### DOCUMENT TEXT
┌──

“Of course you have had no serious quarrel with the Church?” he was asked by Dr. Dryander, the former Kaiser’s body chaplain.

“Oh, my, no—far from it,” vowed Mark. “Such expressions as ‘the duck that runs the gospel mill’ and ‘the boss of the doxology works who waltzed a dead ’un through handsome,’ are idiomatic gems I picked up in the mining camps. They are not meant in derision.

“William was talking with my cousin, General Von Versen,” added Mark, “reporting the case at Mr. Phelps’ office a few days afterwards—otherwise, you may be sure, he would have ordered me flayed alive, for isn’t he the identical gander bossing the German gospel mill?”

MARK AND THE GIRLS THAT LOVE A LORD

Moberly Bell, the last great editor of “The Times,” London, before Northcliffe, was not nearly so Olympian as people thought who had never met him. I often warmed one of the enormous armchairs in his enormous office—Bell was a six-footer, as broad as an ox, and his room at the Thunderer’s office resembled a cathedral rather than the ordinary editorial cubby-hole. I brought over Mark one afternoon and he told Bell of the trouble he had buying “The Times” at “The Times” office.

└──

### COMPLETE THE FOLLOWING
A. List every person the Mark anecdotes name by name, in the order each first appears.
B. Carry on with the Mark anecdotes, starting after their final sentence.

### INFORMATION GIVEN
┌──

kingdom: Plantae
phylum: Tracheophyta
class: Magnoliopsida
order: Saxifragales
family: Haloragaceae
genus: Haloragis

└──

### ANSWERS TO THE EXERCISE
A. Dr. Dryander, Mark, William, General Von Versen, Mr. Phelps, Moberly Bell, Northcliffe

B.
“I offered my sixpence across the counter, saying ‘Today’s paper, please,’” he drawled, “but was quickly put to the right-about. ‘You will find the commissioner outside, at the door; he will fetch the paper and accept payment if you are not a regular subscriber,’ I was rebuked.

“Well I looked outside and instead of a commissioner found a field marshal, as big as a house, hung with medals, and festooned with silver lace.

“‘Your excellency,’ I murmured distractedly, ‘I was ordered to find the commissioner to fetch me a paper. May I be so bold as to ask whether you have seen that individual?’

“The field marshal touched his three-cornered hat and replied in the most stately and dignified manner: ‘Why, of course, I will get you a paper, Mr. Clemens, if you will deign to wait five or six minutes.’

“Then it was my turn to put on airs,” concluded Mark. “‘I am going to see Mr. Moberly Bell,’ I said; ‘fetch me the paper upstairs and keep the change.’”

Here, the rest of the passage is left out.